### Written exercise
Report each line of the material below that contains the string "value". Case counts, so match only that exact capitalization.

### Supplied data
☆ ☆ ☆ ☆ ☆
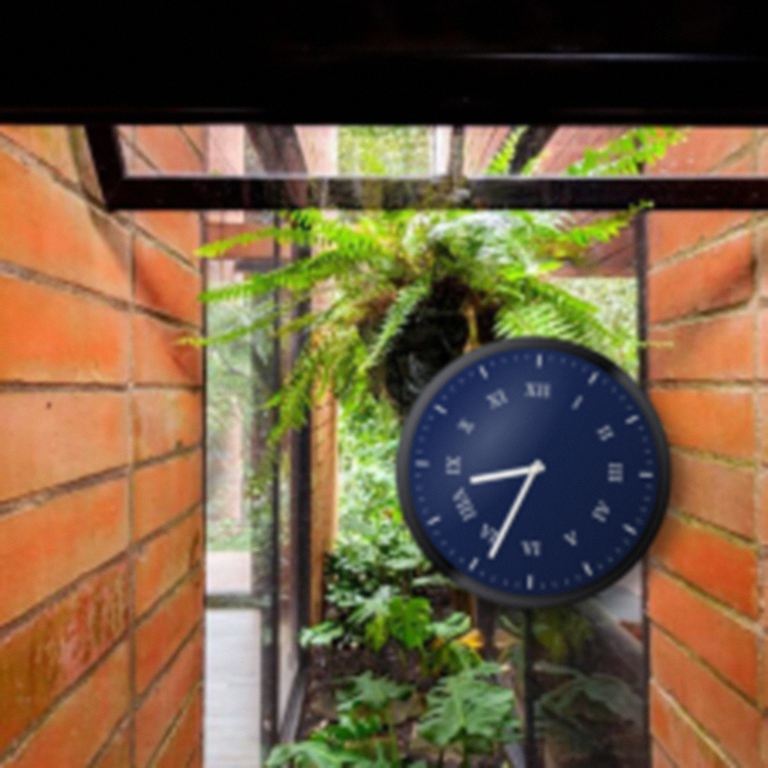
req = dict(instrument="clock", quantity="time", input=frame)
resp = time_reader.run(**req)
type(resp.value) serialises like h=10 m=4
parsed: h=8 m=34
☆ ☆ ☆ ☆ ☆
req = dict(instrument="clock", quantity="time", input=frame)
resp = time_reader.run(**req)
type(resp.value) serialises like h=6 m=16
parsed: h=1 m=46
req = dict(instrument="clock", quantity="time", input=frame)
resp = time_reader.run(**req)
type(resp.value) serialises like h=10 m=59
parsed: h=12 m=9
☆ ☆ ☆ ☆ ☆
### Solution to this task
type(resp.value) serialises like h=10 m=4
type(resp.value) serialises like h=6 m=16
type(resp.value) serialises like h=10 m=59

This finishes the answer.